Venait ensuite le tour de ma famille et de mes proches. Les amis athées ou sans religion, ont plus facilement accepté la situation et m'ont soutenue. Pour les amis juifs ce fut plus compliqué. Leurs réactions étaient diverses, mais toutes teintées d'incompréhension. Certains ont essayé de me convaincre de rester dans le mariage "pour le bien des enfants". D'autres ont tout simplement coupé les ponts. Mon coming out au sein de notre communauté religieuse a été particulièrement difficile. Les chuchotements, les regards dédaigneux, et les sermons sur la moralité m'ont fait sentir que je n'avais plus ma place parmi eux.
Le plus difficile a finalement été les enfants, quand j'ai dû brutalement leur annoncer que j'allais quitter l'appartement pour aller vivre provisoirement chez Louise.
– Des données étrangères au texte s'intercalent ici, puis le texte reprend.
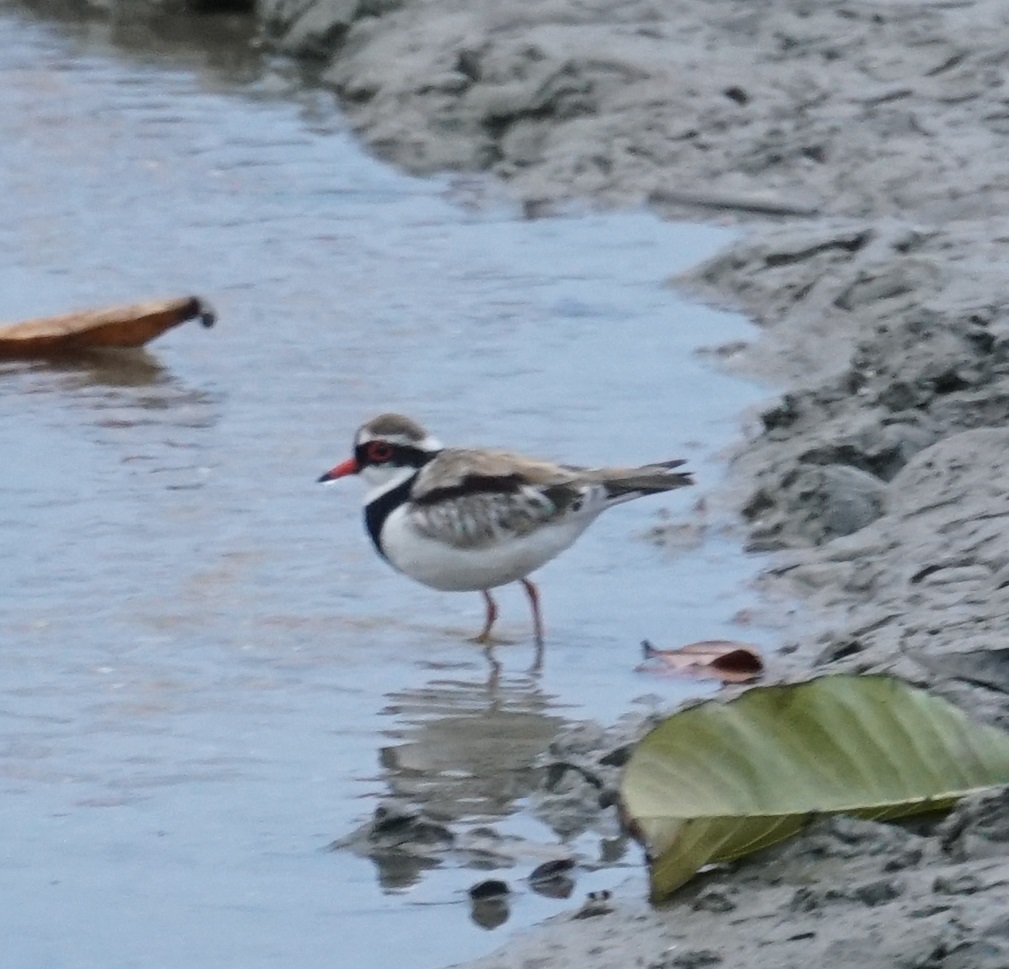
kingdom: Animalia
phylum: Chordata
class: Aves
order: Charadriiformes
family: Charadriidae
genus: Elseyornis
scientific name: Elseyornis melanops
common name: Black-fronted dotterel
J'ai pris la responsabilité de cette décision alors que c'est Raph qui m'y a contrainte. Il m'a dit "Si tu veux divorcer ok, mais t'as une semaine pour faire ta valise et te barrer d'ici. Je ne supporterais pas de te voir à ma table en rentrant du boulot. Respecte-moi et va-t'en s'il te plait". Ce que j'ai fait par la force des choses.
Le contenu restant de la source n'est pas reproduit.